* About this task
Copy out only the span from the line with "Grilled Brats Box" to the end of the data, both ends kept, word for word.

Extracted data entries
++++++++

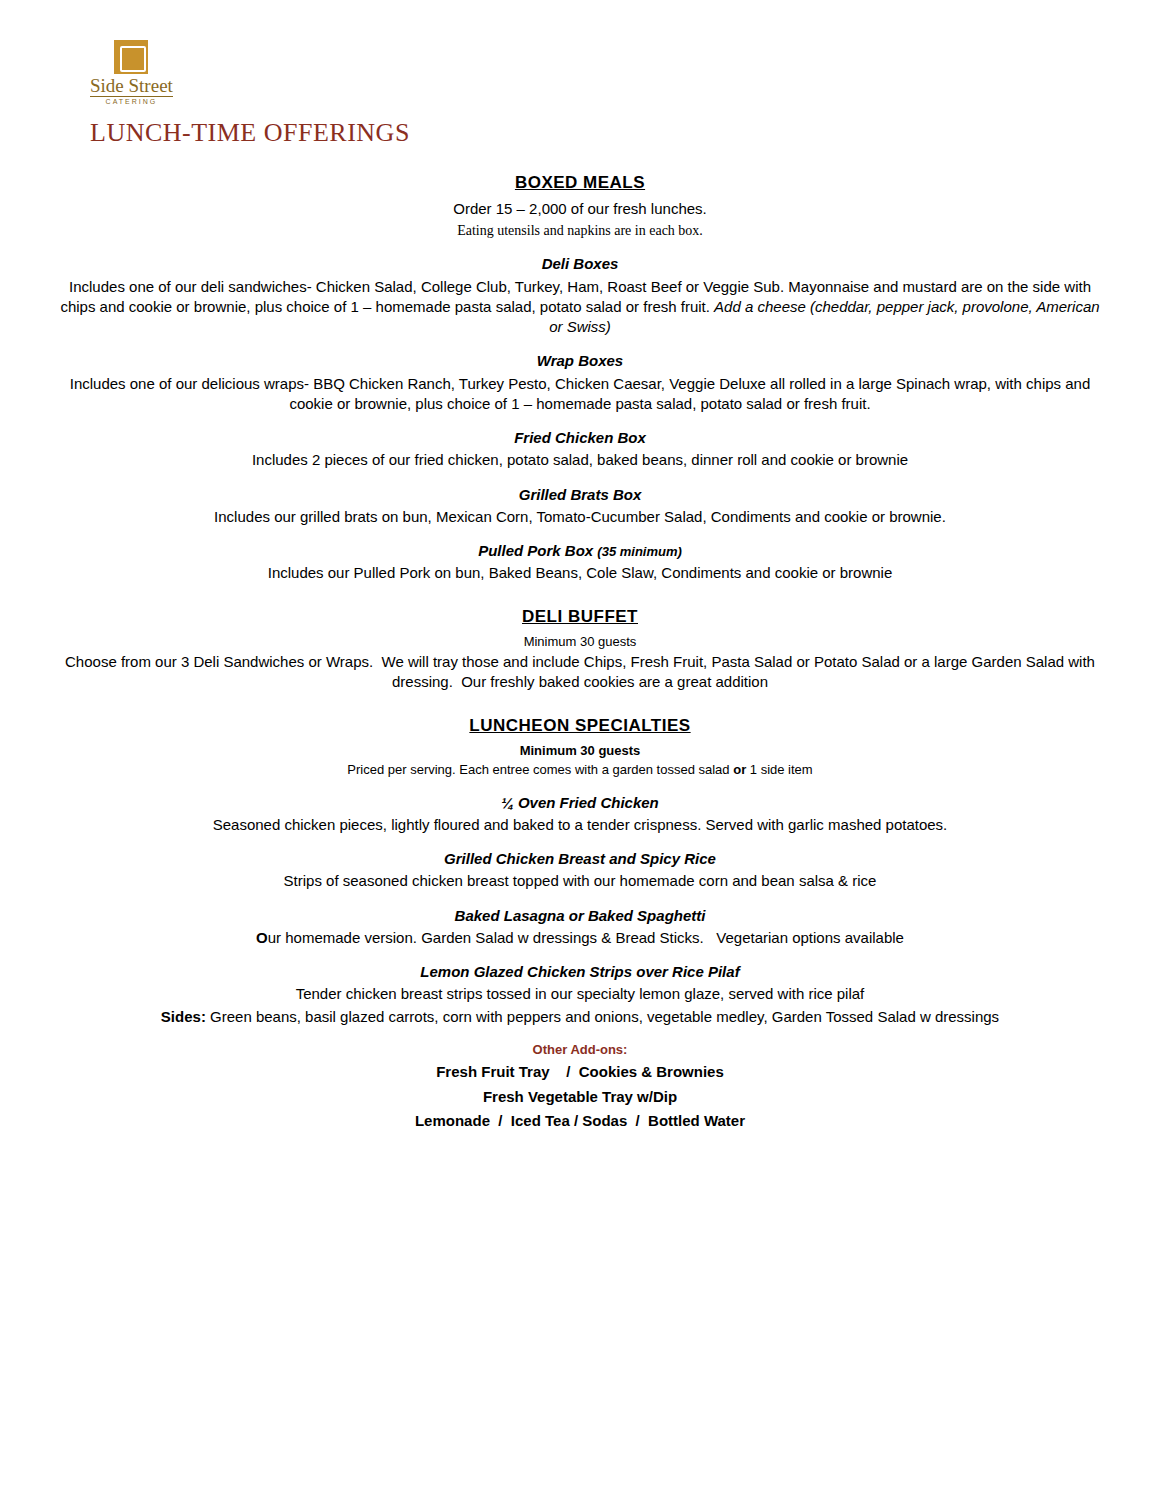Side Street CATERING
LUNCH-TIME OFFERINGS
BOXED MEALS
Order 15 – 2,000 of our fresh lunches.
Eating utensils and napkins are in each box.
Deli Boxes
Includes one of our deli sandwiches- Chicken Salad, College Club, Turkey, Ham, Roast Beef or Veggie Sub. Mayonnaise and mustard are on the side with chips and cookie or brownie, plus choice of 1 – homemade pasta salad, potato salad or fresh fruit. Add a cheese (cheddar, pepper jack, provolone, American or Swiss)
Wrap Boxes
Includes one of our delicious wraps- BBQ Chicken Ranch, Turkey Pesto, Chicken Caesar, Veggie Deluxe all rolled in a large Spinach wrap, with chips and cookie or brownie, plus choice of 1 – homemade pasta salad, potato salad or fresh fruit.
Fried Chicken Box
Includes 2 pieces of our fried chicken, potato salad, baked beans, dinner roll and cookie or brownie
Grilled Brats Box
Includes our grilled brats on bun, Mexican Corn, Tomato-Cucumber Salad, Condiments and cookie or brownie.
Pulled Pork Box (35 minimum)
Includes our Pulled Pork on bun, Baked Beans, Cole Slaw, Condiments and cookie or brownie
DELI BUFFET
Minimum 30 guests
Choose from our 3 Deli Sandwiches or Wraps. We will tray those and include Chips, Fresh Fruit, Pasta Salad or Potato Salad or a large Garden Salad with dressing. Our freshly baked cookies are a great addition
LUNCHEON SPECIALTIES
Minimum 30 guests
Priced per serving. Each entree comes with a garden tossed salad or 1 side item
¼ Oven Fried Chicken
Seasoned chicken pieces, lightly floured and baked to a tender crispness. Served with garlic mashed potatoes.
Grilled Chicken Breast and Spicy Rice
Strips of seasoned chicken breast topped with our homemade corn and bean salsa & rice
Baked Lasagna or Baked Spaghetti
Our homemade version. Garden Salad w dressings & Bread Sticks. Vegetarian options available
Lemon Glazed Chicken Strips over Rice Pilaf
Tender chicken breast strips tossed in our specialty lemon glaze, served with rice pilaf
Sides: Green beans, basil glazed carrots, corn with peppers and onions, vegetable medley, Garden Tossed Salad w dressings
Other Add-ons:
Fresh Fruit Tray / Cookies & Brownies
Fresh Vegetable Tray w/Dip
Lemonade / Iced Tea / Sodas / Bottled Water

++++++++

* Response to this task
Grilled Brats Box
Includes our grilled brats on bun, Mexican Corn, Tomato-Cucumber Salad, Condiments and cookie or brownie.
Pulled Pork Box (35 minimum)
Includes our Pulled Pork on bun, Baked Beans, Cole Slaw, Condiments and cookie or brownie
DELI BUFFET
Minimum 30 guests
Choose from our 3 Deli Sandwiches or Wraps. We will tray those and include Chips, Fresh Fruit, Pasta Salad or Potato Salad or a large Garden Salad with dressing. Our freshly baked cookies are a great addition
LUNCHEON SPECIALTIES
Minimum 30 guests
Priced per serving. Each entree comes with a garden tossed salad or 1 side item
¼ Oven Fried Chicken
Seasoned chicken pieces, lightly floured and baked to a tender crispness. Served with garlic mashed potatoes.
Grilled Chicken Breast and Spicy Rice
Strips of seasoned chicken breast topped with our homemade corn and bean salsa & rice
Baked Lasagna or Baked Spaghetti
Our homemade version. Garden Salad w dressings & Bread Sticks. Vegetarian options available
Lemon Glazed Chicken Strips over Rice Pilaf
Tender chicken breast strips tossed in our specialty lemon glaze, served with rice pilaf
Sides: Green beans, basil glazed carrots, corn with peppers and onions, vegetable medley, Garden Tossed Salad w dressings
Other Add-ons:
Fresh Fruit Tray / Cookies & Brownies
Fresh Vegetable Tray w/Dip
Lemonade / Iced Tea / Sodas / Bottled Water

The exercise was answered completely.